| Questions to answer |
A) Quote the call for papers word for word, starting at "Call For Papers" and ending at "of online attendance.".
B) Answer these questions using the call for papers:
(i) How many real-world image-text claims will the new shared task dataset contain?
(ii) On what date is the test data released?
(iii) How many pages of content may a long paper submission have, not counting references?
C) Pick up the call for papers after its last sentence and keep writing it.

| Reading passage |
Segment Open

Call For Papers

With billions of individual pages on the web providing information on almost every conceivable topic, we should have the ability to reason about in a wide range of domains. However, in order to do so, we need to ensure that we trust the accuracy of the sources of information that we use. Handling false information coming from unreliable sources has become the focus of a lot of recent research and media coverage. In an effort to jointly address these problems, we are organizing the 9th instalment of the Fact Extraction and VERification (FEVER) workshop (http://fever.ai/) to promote research in this area. The workshop will be co-located with EACL 2026 and will be held either in Rabat, Morocco with the option of online attendance.

New Shared Task: In this year’s workshop, we will organise a new shared task focused on AVerImaTeC: A Dataset for Automatic Verification of Image-Text Claims with Evidence from the Web. It will consist of 1,297 real-world image-text claims that are fact checked using evidence from the web. Each claim is annotated with question-answer pairs supported by evidence (both images and text) available online, as well as textual justifications explaining how the evidence combines to produce a verdict. Given the multimodal nature of the task, both questions and answers may involve images. For each claim, systems must return a label (Supported, Refuted, Not Enough Evidence, Conflicting Evidence/Cherry-picking) and appropriate evidence. The evidence must be retrieved from the document and image collection provided by the organisers, see our shared task page. Please submit your papers here.

The timeline for it is as follows:

  • Training/dev data release: September 29, 2025
  • Test data release: November 28, 2025
  • Shared task system closes: December 2, 2025
  • Shared task submission due: December 19, 2025

We invite long and short papers on all topics related to fact extraction and verification, including:

  • Information Extraction
  • Semantic Parsing
  • Knowledge Base Population
  • Natural Language Inference
  • Textual Entailment Recognition
  • Argumentation Mining
  • Machine Reading and Comprehension
  • Claim Validation/Fact checking
  • Question Answering
  • Information Retrieval and Seeking
  • Theorem Proving
  • Stance detection
  • Adversarial learning
  • Computational journalism
  • Descriptions of systems for the FEVER, FEVER 2.0, FEVEROUS, AVERITEC and AVERITEC 2.0 Shared Tasks

Long/short papers should consist of eight/four pages of original content plus unlimited pages for bibliography. Submissions must be in PDF format, anonymized for review, and follow the EACL 2026 conference submission guidelines, using the LaTeX style files, Word templates or the Overleaf template from the official EACL website.

Each long paper submission consists of up to eight (8) pages of content, plus unlimited pages for references; final versions of long papers will be given one additional page (up to nine pages with unlimited pages for references) so that reviewers’ comments can be taken into account.

Segment Closed

(Extracted records)
Segment Open

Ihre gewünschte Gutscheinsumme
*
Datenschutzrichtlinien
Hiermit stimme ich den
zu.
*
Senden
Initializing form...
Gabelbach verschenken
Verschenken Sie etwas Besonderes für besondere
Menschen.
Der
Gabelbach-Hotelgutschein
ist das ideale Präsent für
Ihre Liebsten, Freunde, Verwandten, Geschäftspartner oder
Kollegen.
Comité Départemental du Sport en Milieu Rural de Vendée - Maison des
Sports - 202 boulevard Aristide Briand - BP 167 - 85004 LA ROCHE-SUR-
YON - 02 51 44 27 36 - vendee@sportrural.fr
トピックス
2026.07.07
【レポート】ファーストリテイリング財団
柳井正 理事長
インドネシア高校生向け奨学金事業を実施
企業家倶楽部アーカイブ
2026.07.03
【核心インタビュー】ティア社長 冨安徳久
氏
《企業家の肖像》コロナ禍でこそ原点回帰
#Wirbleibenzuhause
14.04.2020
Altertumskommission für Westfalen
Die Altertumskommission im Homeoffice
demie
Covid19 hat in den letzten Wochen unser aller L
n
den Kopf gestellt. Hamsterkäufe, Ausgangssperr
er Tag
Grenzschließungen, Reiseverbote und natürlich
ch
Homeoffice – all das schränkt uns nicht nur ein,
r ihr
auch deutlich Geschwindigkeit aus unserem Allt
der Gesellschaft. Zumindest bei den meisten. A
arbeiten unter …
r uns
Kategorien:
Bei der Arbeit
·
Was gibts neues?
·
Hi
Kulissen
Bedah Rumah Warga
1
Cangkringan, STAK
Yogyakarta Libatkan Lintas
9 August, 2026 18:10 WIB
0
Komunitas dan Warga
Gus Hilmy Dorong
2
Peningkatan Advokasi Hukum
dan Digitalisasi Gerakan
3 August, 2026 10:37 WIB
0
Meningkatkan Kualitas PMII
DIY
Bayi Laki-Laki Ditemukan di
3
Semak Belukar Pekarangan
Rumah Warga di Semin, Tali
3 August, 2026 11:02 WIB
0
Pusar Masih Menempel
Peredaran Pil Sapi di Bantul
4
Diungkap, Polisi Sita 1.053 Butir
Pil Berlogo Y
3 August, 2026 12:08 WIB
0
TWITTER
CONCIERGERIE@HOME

Segment Closed

| Responses to the tasks |
A)
Call For Papers

With billions of individual pages on the web providing information on almost every conceivable topic, we should have the ability to reason about in a wide range of domains. However, in order to do so, we need to ensure that we trust the accuracy of the sources of information that we use. Handling false information coming from unreliable sources has become the focus of a lot of recent research and media coverage. In an effort to jointly address these problems, we are organizing the 9th instalment of the Fact Extraction and VERification (FEVER) workshop (http://fever.ai/) to promote research in this area. The workshop will be co-located with EACL 2026 and will be held either in Rabat, Morocco with the option of online attendance.

B)
(i) 1,297
(ii) November 28, 2025
(iii) Up to eight pages

C)
Each short paper submission consists of up to four (4) pages of content, plus unlimited pages for references; final versions of short papers will be given one additional page (up to five pages in the proceedings and unlimited pages for references) so that reviewers’ comments can be taken into account.

The review will be double-blind (two-way anonymized review). Please do not include any self-identifying information in the submission. Papers can be submitted as non-archival, so that their content can be reused for other venues. Please put a footnote stating "NON-ARCHIVAL submission" on the first page. Non-archival papers will follow the same submission guidelines, and, if accepted, will be linked from the FEVER website but not from the EACL proceedings. Previously published work can also be submitted in this manner, with the additional requirement to state on the first page the original publication. In this case, the paper does not need to be anonymized.

Limitations Section (mandatory): Following the EACL format, we require all papers to have a discussion of limitations, in a section titled “Limitations”. The section should appear at the end of the paper, after the conclusions section and before the references, and will not count towards the page limit.

Ethics Statement (optional, but highly recommended): We also highly recommend including an ethics statement. We allow extra space (hence not counting towards page limits) for a section at the end of the paper for a broader impact statement and other discussions of ethics.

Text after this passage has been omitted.